October Member Spotlight: Stephanie Hunt

Stephanie Hunt: Peace Corps Volunteer 1998-2000

Please meet our monthly spotlight: Stephanie Hunt!

Stephanie served in Hala’ovave, on the main island of Tongatapu, from 1998-2000. After graduating from the University of Massachusetts Amherst, Hunt felt drawn to serve in the Peace Corps. She wanted to both work internationally and to learn Spanish and she believed that the Peace Corps could provide her with these opportunities. She got one of those things, but traded learning Spanish for learning Tongan! Though she was not sent to a Spanish-speaking country, she had a fantastic experience and does not regret her service placement at all.

During her time as a Peace Corps Volunteer (PCV), she worked for the Ministry of Lands, Survey and Natural Resources and helped implement workshops around the country on environmental education, in conjunction with other PCVs, who were serving as teachers. These multi-day workshops helped motivate and engage youth on topics such as sustainable agriculture, solid waste disposal, soil erosion, and coral reef conservation. Moreover, she assisted in creating an educational curriculum, composed of various activities, and helped translate it from English to Tongan.

Upon her completion of service, Hunt went on to earn her Master’s degree, where she received the prestigious Doris Duke Conservation Fellowship, at Duke University. This fellowship and her graduate school experience refocused her attention from working internationally to engaging with domestic policy. This ultimately led her to be a public servant, in the Federal government. She currently serves as the Branch Chief of Policy and Guidance in the Office of Sustainable Fisheries, in the National Marine Fisheries Services, at the National Oceanic and Atmospheric Administration (NOAA). She is responsible for guiding national marine fishery policy to promote sustainable seafood. Despite her shift professionally, she acknowledges that both the Peace Corps experience and the Kingdom of Tonga left an indelible mark on her value system and still influences who she is and how she operates.

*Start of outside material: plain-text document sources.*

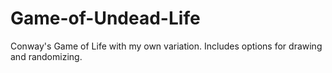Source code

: # Game-of-Undead-Life
Conway's Game of Life with my own variation. Includes options for drawing and randomizing.
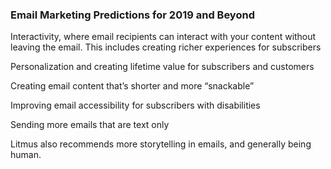 ### Email Marketing Predictions for 2019 and Beyond

<span class="fragmanet">Interactivity, where email recipients can interact with your content without leaving the email. This includes creating richer experiences for subscribers</span>

<span class="fragmanet">Personalization and creating lifetime value for subscribers and customers</span>

<span class="fragmanet">Creating email content that’s shorter and more “snackable”</span>

<span class="fragmanet">Improving email accessibility for subscribers with disabilities</span>

<span class="fragmanet">Sending more emails that are text only</span>

<span class="fragmanet">Litmus also recommends more storytelling in emails, and generally being human.</span>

When asked to reflect on her favorite memory of her time in Tonga, she offered two stories:

First, is the story of her spelunking in an underground cave in ‘Eua. An older volunteer led her and a group of other PCVs through the ‘Euan forest, to a remote part of the island. They then followed him underground, for over an hour and a half, with only headlamps. Laughingly, she recounted how they had to crawl on their stomach through stalactites and stalagmites (where at one point, she was cut along her back), hike through large-pitch-black caverns, scramble up an underground waterfall, and squeeze through a tight hole with water coming out of it, to get to the end. She claims it was one of the greatest adventures of her life. The greatness of this adventure is exacerbated by the facts that a) she is one of only a handful of people whoever have experienced this cave; b) the location of the cave has not been passed on to current volunteers, which makes her experience even more unique.

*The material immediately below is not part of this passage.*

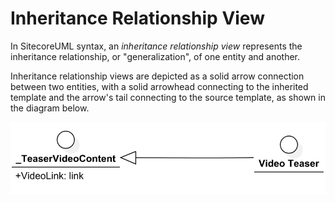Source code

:# Inheritance Relationship View

In SitecoreUML syntax, an _inheritance relationship view_ represents the inheritance relationship, or "generalization", of one entity and another.

Inheritance relationship views are depicted as a solid arrow connection between two entities, with a solid arrowhead connecting to the inherited template and the arrow's tail connecting to the source template, as shown in the diagram below.

![View showing Video Teaser inherits \_TeaserVideoContent](../../.gitbook/assets/inheritancerelationshipview.png)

She also recounted the frequent camping trips she and her PCV and Tongan friends would make. She fondly recounted how they would rarely take food with them on such excursions and that her Tongan friends would wade through the ocean at low-tide and catch their meals, which would sometimes include fish, sea cucumber, and sea urchin. One of the more profound memories is when one of her Tongan friends grabbed an octopus (the length of a few feet) from the ocean floor and the writhing octopus wrapped its tentacles around his body while he attempted to administer the coup de grâce. Ultimately, her friend was victorious and they had an incredible feast of octopus, roasted over the campfire. “It is one of those memories you think about a lot,” she stated.

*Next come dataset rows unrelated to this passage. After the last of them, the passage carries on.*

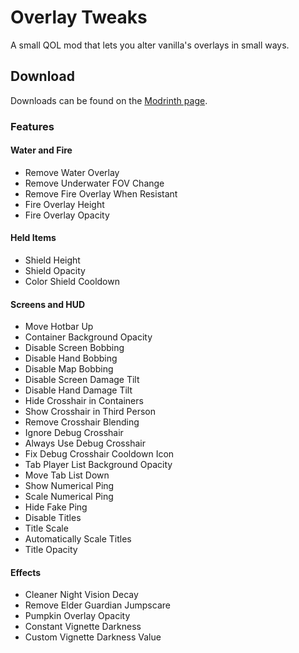 # Overlay Tweaks

A small QOL mod that lets you alter vanilla's overlays in small ways.

## Download

Downloads can be found on the [Modrinth page](https://modrinth.com/mod/overlaytweaks).

### Features

#### Water and Fire
- Remove Water Overlay
- Remove Underwater FOV Change
- Remove Fire Overlay When Resistant
- Fire Overlay Height
- Fire Overlay Opacity

#### Held Items

- Shield Height
- Shield Opacity
- Color Shield Cooldown

#### Screens and HUD

- Move Hotbar Up
- Container Background Opacity
- Disable Screen Bobbing
- Disable Hand Bobbing
- Disable Map Bobbing
- Disable Screen Damage Tilt
- Disable Hand Damage Tilt
- Hide Crosshair in Containers
- Show Crosshair in Third Person
- Remove Crosshair Blending
- Ignore Debug Crosshair
- Always Use Debug Crosshair
- Fix Debug Crosshair Cooldown Icon
- Tab Player List Background Opacity
- Move Tab List Down
- Show Numerical Ping
- Scale Numerical Ping
- Hide Fake Ping
- Disable Titles
- Title Scale
- Automatically Scale Titles
- Title Opacity

#### Effects

- Cleaner Night Vision Decay
- Remove Elder Guardian Jumpscare
- Pumpkin Overlay Opacity
- Constant Vignette Darkness
- Custom Vignette Darkness Value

When asked what she found most challenging in Tonga, she responded that the pace of work and life was slow and that it was difficult not having a defined job. Moreover, the gap between her expectations and reality was initially wide, but she adapted to “Tongan time” and was able to overcome that challenge.

When asked what is the one thing that sticks with you from your time in Tonga? She quickly replied, “How nobody is hungry, everyone shares what they have and everybody takes care of everybody’s children. The extended network of people taking care of each other is so incredible to me.”

She believes Friends of Tonga can provide a great social media platform to easily engage former volunteers and share information to a wider audience about the Kingdom of Tonga. She acknowledges that her time in Tonga shaped who she is, but life can be so hectic. FoT can provide the means for her and others as a way to stay easily engaged and for Tonga to fit back into her life with so many other competing priorities.